Koonin, a physicist and former top Department of Energy official, argued red teams could strengthen climate science by exposing its faults and uncertainties. The military and intelligence communities often pit red teams against blue teams to expose weaknesses in policies and strategies being pursued. It could work in a similar way for climate science, with a red team of researchers given the goal of finding pitfalls in blue team’s scientific argument.
“A Red/Blue exercise would have many benefits,” Koonin wrote in the WSJ. “It would produce a traceable public record that would allow the public and decision makers a better understanding of certainties and uncertainties. It would more firmly establish points of agreement and identify urgent research needs.”
Many climate scientists, however, say it has no place in their field. One group of prominent researchers even argued red team exercises amount to “dangerous attempts to elevate the status of minority opinions” that undercut mainstream science.
Holdren argued the scientific peer-review process already acts as a check on bad science, further arguing a red team exercise is a ‘right-wing’ plot against climate science.
“Climate science has been repeatedly ‘red-teamed,’ both by groups of avowed contrarians sponsored by right-wing groups and by the most qualified parts of the world’s scientific community,” Holdren wrote in his op-ed.
“The right wing’s ‘red team’ efforts have consistently been characterized by brazen cherry-picking, misrepresentation of the findings of others, recycling of long-discredited hypotheses, and invention of new ones destined to be discredited,” Holdren wrote. “Almost none of this material has survived peer review to be published in the respectable professional literature.”
Despite this, Trump administration officials have begun looking for scientists to participate in a red-blue team exercise to test scientific claims about man-made global warming.

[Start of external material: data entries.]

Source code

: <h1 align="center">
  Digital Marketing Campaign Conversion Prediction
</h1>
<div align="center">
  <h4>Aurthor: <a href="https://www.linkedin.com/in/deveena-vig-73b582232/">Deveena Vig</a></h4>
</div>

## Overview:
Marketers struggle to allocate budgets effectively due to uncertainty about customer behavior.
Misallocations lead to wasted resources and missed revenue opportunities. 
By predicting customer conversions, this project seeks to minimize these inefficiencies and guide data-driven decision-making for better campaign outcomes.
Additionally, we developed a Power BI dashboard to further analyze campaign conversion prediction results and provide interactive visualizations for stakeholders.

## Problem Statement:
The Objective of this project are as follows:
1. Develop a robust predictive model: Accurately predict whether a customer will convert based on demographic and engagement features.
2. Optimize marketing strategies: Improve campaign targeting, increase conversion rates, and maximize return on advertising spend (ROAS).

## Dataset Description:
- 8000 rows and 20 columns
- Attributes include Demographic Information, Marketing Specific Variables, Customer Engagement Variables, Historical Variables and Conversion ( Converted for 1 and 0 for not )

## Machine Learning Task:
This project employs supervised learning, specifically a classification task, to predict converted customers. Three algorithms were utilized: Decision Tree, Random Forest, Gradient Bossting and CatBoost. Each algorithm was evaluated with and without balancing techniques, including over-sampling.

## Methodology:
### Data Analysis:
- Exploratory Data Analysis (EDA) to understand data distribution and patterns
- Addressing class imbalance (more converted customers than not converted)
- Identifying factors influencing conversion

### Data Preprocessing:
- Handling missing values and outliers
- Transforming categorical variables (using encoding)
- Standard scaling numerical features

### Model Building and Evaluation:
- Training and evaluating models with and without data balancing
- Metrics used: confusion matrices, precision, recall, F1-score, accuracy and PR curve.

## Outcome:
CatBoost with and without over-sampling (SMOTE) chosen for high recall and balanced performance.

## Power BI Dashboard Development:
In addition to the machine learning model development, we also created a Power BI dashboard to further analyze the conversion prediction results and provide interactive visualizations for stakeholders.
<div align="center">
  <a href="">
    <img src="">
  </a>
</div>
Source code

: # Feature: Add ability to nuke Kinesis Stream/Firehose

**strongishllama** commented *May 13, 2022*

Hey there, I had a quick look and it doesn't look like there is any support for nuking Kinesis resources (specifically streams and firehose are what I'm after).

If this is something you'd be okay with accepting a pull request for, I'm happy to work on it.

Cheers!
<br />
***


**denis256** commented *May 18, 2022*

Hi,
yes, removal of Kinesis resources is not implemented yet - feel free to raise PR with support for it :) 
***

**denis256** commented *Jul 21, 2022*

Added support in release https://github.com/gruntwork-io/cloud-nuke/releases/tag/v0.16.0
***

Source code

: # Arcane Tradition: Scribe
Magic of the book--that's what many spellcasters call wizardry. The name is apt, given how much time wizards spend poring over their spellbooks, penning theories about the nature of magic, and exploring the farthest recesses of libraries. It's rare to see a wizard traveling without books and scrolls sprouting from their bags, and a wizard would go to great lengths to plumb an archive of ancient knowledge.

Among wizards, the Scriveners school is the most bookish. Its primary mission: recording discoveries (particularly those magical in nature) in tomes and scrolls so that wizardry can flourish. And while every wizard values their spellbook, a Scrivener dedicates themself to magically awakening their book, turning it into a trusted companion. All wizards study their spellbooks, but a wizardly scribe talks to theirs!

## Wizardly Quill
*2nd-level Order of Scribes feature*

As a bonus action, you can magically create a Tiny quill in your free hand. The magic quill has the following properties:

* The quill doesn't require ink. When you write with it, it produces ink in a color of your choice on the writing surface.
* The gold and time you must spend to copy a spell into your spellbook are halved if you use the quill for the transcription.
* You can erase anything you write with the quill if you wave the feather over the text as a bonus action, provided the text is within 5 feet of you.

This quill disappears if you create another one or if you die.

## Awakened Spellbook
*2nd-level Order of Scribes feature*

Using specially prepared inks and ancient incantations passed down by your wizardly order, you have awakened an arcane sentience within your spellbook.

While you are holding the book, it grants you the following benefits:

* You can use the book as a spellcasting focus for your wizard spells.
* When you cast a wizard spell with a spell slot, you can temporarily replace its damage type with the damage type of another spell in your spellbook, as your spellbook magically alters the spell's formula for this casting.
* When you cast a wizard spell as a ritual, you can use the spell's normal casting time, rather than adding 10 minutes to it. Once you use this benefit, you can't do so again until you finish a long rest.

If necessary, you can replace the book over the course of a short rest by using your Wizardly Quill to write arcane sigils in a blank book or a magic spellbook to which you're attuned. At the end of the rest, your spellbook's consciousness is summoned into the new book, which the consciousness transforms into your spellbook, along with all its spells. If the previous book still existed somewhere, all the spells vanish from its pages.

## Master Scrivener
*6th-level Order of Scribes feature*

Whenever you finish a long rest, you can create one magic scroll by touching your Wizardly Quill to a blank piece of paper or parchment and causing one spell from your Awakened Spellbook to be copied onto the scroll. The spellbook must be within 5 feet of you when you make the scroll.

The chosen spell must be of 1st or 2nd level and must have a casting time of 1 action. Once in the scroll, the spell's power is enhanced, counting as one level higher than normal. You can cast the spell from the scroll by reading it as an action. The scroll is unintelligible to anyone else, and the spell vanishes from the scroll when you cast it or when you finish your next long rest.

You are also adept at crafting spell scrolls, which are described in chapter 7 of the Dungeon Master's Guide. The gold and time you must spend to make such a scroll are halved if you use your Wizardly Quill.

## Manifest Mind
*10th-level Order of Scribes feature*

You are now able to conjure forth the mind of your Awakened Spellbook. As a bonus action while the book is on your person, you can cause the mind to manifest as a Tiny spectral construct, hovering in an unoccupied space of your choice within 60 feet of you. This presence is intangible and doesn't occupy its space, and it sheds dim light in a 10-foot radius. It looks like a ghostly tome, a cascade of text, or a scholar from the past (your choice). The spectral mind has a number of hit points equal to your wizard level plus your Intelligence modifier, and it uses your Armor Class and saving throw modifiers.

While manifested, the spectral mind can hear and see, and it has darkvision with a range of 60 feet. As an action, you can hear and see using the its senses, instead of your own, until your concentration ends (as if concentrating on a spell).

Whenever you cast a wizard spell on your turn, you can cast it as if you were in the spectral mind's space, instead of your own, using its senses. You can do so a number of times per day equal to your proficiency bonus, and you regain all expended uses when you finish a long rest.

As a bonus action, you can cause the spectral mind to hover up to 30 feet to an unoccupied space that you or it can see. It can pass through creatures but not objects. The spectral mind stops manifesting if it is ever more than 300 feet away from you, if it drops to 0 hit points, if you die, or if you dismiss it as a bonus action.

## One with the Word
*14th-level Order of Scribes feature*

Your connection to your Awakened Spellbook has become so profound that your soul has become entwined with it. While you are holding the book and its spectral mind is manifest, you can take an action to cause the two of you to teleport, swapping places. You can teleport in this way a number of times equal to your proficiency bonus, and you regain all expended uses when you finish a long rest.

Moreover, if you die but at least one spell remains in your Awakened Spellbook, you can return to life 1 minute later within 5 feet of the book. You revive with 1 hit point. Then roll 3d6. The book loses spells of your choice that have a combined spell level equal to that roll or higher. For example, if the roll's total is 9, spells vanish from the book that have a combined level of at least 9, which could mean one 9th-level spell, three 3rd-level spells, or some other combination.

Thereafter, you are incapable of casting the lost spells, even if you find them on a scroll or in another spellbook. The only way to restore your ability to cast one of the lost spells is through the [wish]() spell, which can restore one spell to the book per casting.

Media reports suggest the Trump team is considering asking Koonin to lead the exercise.
The administration also sought recommendations for who should participate in the red team exercise from the Heartland Institute, which is known for its skepticism of man-made warming.
“The White House and the Environmental Protection Agency have reached out to the Heartland Institute to help identify scientists who could constitute a red team,” Heartland spokesman Jim Lakely told reporters Monday.